Only the pictures stay out; every record is to be quoted exactly.
** Provided entries follows **
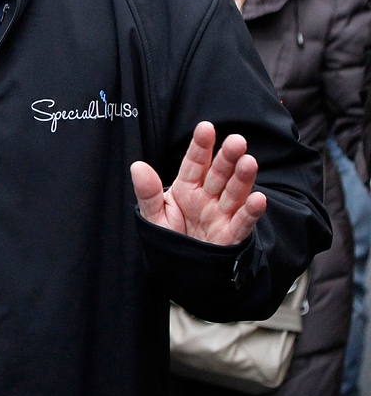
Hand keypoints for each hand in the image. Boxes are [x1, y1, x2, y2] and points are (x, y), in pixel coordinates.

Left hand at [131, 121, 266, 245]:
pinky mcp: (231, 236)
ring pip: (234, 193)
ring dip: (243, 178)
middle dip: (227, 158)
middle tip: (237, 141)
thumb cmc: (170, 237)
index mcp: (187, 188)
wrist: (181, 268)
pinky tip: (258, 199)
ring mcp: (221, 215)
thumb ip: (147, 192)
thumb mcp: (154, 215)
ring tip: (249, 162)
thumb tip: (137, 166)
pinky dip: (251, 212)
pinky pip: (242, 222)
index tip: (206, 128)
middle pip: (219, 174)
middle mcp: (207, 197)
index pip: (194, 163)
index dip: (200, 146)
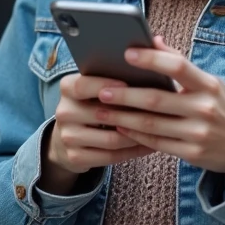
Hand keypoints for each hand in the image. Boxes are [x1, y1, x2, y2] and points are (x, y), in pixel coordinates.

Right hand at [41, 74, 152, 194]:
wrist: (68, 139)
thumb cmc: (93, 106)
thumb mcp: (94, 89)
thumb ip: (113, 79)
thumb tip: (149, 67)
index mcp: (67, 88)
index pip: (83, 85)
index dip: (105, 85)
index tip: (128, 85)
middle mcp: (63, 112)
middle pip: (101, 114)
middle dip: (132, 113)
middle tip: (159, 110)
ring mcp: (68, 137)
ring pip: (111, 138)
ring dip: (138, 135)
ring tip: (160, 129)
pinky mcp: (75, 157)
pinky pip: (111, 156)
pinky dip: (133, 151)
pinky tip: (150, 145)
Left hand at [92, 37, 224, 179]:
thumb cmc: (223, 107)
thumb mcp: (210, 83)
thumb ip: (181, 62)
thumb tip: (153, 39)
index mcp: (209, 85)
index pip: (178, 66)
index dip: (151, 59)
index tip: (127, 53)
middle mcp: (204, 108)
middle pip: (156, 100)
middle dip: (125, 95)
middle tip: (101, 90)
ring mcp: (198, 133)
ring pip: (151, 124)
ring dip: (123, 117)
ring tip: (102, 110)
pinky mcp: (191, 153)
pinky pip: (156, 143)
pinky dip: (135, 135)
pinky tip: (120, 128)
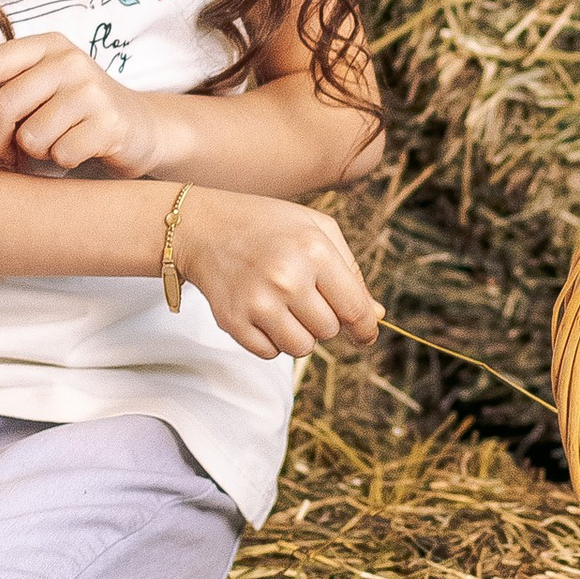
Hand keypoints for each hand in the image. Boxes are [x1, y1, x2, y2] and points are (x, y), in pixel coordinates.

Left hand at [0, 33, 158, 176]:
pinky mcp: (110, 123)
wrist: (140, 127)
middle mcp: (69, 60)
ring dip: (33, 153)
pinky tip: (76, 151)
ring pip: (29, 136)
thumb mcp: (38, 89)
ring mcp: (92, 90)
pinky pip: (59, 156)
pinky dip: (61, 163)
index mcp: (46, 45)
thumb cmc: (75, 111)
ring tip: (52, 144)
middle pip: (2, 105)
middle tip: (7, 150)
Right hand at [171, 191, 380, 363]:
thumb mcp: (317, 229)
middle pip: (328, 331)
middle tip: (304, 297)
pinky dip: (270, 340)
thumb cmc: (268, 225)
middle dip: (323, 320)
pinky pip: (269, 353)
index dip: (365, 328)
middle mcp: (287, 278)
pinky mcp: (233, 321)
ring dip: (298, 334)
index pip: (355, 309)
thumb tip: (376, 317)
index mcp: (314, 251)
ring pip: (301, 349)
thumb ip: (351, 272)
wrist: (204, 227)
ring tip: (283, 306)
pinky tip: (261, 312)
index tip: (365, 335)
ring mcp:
** End of Provided entries **
_Solution to this task_
Hand keypoints for each hand in the image. Boxes are [x1, y1, x2, y2] and points are (x, y), in pixel coordinates.

Left hand at [131, 121, 266, 245]:
pinky mcp: (231, 236)
ring pip: (234, 193)
ring dip: (243, 178)
middle dip: (227, 158)
middle tip: (237, 141)
thumb cmc: (170, 237)
index mcp: (187, 188)
wrist: (181, 268)
pinky tip: (258, 199)
ring mcp: (221, 215)
thumb ip: (147, 192)
thumb mcp: (154, 215)
ring tip: (249, 162)
thumb tip: (137, 166)
pinky dip: (251, 212)
pinky pip: (242, 222)
index tip: (206, 128)
middle pip: (219, 174)
middle mcp: (207, 197)
index pip: (194, 163)
index dip: (200, 146)
Hand keypoints for each hand in the image. Boxes are [x1, y1, x2, y2] and points are (x, y), in pixel coordinates.

Right hand at [41, 74, 152, 194]:
wrist: (68, 139)
thumb cmc: (93, 106)
thumb mcp: (94, 89)
thumb ip: (113, 79)
thumb tip: (149, 67)
index mcp: (67, 88)
index pip: (83, 85)
index dip: (105, 85)
index tip: (128, 85)
middle mcp: (63, 112)
middle pip: (101, 114)
middle dip: (132, 113)
middle tip: (159, 110)
ring mcp: (68, 137)
ring pip: (111, 138)
ring dip: (138, 135)
ring tip: (160, 129)
pinky mcp: (75, 157)
pinky pip: (111, 156)
pinky dip: (133, 151)
pinky tip: (150, 145)
Left hand at [92, 37, 224, 179]:
thumb cmc: (223, 107)
thumb mcp: (210, 83)
thumb ip: (181, 62)
thumb tip: (153, 39)
index mcp: (209, 85)
index pip: (178, 66)
index dip: (151, 59)
index tip: (127, 53)
middle mcp: (204, 108)
middle pip: (156, 100)
middle dip: (125, 95)
middle tip: (101, 90)
ring mcp: (198, 133)
ring pip: (151, 124)
ring dip: (123, 117)
ring tip: (102, 110)
pinky mcp: (191, 153)
pinky pip: (156, 143)
pinky dip: (135, 135)
pinky tip: (120, 128)
Hand keypoints for each hand in the image. Boxes are [x1, y1, x2, y2] and points are (x, y), in pixel coordinates.

Left hand at [0, 33, 158, 176]:
pinky mcp: (110, 123)
wrist: (140, 127)
middle mcp: (69, 60)
ring dip: (33, 153)
pinky tip: (76, 151)
ring pip: (29, 136)
thumb mcp: (38, 89)
ring mcp: (92, 90)
pinky pip: (59, 156)
pinky dip: (61, 163)
index mcp: (46, 45)
thumb cmc: (75, 111)
ring tip: (52, 144)
middle pip: (2, 105)
middle tip: (7, 150)
Right hand at [171, 191, 380, 363]:
thumb mcp: (317, 229)
middle pip: (328, 331)
middle tip: (304, 297)
pinky dip: (270, 340)
thumb cmc: (268, 225)
middle dip: (323, 320)
pinky pip: (269, 353)
index dip: (365, 328)
middle mcp: (287, 278)
pinky mcp: (233, 321)
ring dip: (298, 334)
index pip: (355, 309)
thumb tip: (376, 317)
index mcp: (314, 251)
ring pip: (301, 349)
thumb ip: (351, 272)
wrist: (204, 227)
ring tip: (283, 306)
pinky tip: (261, 312)
index tip: (365, 335)
ring mcp:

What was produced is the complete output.